Introduction, Aim: Recently, the human regenerative medicine has been departing from the use of xenogeneic materials for the possibility of zoonosis transfer and development of prion infection. We have focused our research on cultivation of dental pullp stem cells (DPSC) from human exfoliated deciduous teeth (SHED) in a medium with lowered concentration of fetal calf serum (FCS), which decreases the chances of the above mentioned negative impacts on the cultivated cell population.
In 2011, Karbanova et. al. have shown that the DPSCs from impacted third molar can be viably cultured in a xenogeneic medium containing as little as 2% FCS. Our hypothesis, that SHED should react similarly to isolation and cultivation methods as DPSCs, follows from their similarities in the place of origin and their niches.
Method: We have tested this hypothesis on three lineages of SHED from varying donours.
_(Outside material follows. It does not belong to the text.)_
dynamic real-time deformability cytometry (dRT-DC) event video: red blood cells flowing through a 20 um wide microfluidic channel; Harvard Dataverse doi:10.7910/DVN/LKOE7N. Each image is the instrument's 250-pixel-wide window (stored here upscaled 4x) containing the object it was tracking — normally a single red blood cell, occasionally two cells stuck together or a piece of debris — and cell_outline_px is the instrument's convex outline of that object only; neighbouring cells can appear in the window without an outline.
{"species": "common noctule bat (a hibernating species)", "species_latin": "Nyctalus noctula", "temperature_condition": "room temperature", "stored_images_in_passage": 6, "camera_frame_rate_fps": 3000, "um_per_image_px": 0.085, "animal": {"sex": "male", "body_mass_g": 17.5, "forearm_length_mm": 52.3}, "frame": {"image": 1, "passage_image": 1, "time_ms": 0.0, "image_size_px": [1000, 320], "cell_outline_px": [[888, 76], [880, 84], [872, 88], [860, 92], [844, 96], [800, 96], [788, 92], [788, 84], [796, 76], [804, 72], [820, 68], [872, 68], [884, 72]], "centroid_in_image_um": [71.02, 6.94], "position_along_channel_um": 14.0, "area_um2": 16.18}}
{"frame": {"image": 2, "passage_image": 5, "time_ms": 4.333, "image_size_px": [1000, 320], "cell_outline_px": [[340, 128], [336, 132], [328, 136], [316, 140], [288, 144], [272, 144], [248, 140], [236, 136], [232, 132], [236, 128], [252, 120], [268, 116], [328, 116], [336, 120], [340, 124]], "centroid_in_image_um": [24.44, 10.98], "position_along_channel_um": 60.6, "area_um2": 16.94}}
The SHED were seeded onto cultivation dishes containing the test medium of 2% of FCS.
The cells were then continuously expanded until the Hayflick Limit, the proof of "stemness". Following the proliferation potential test, we have examined the phenotype of the cultured undifferentiated cells which expressed high positivity of the mesenchymal stem cell (MSC) surface markers, which agrees with the characteristic SHED phenotype.
After we have audited the impact of the isolation and cultivation methods, we have proceeded to test their differentiation potential by seeding the cultured SHED into various differentiation media. The SHED have successfully differentiated into all the targeted unipotent tissue and cell types, namely: osteoblasts, chondrocytes, endothelocytes, myofibroblasts and neural cells.
Results: Our data shows that the SHED cultured in low-xenogeneic-serum medium, unlike the SHED cultured in high-xenogeneic-serum media, express lowered positivity of the same surface markers.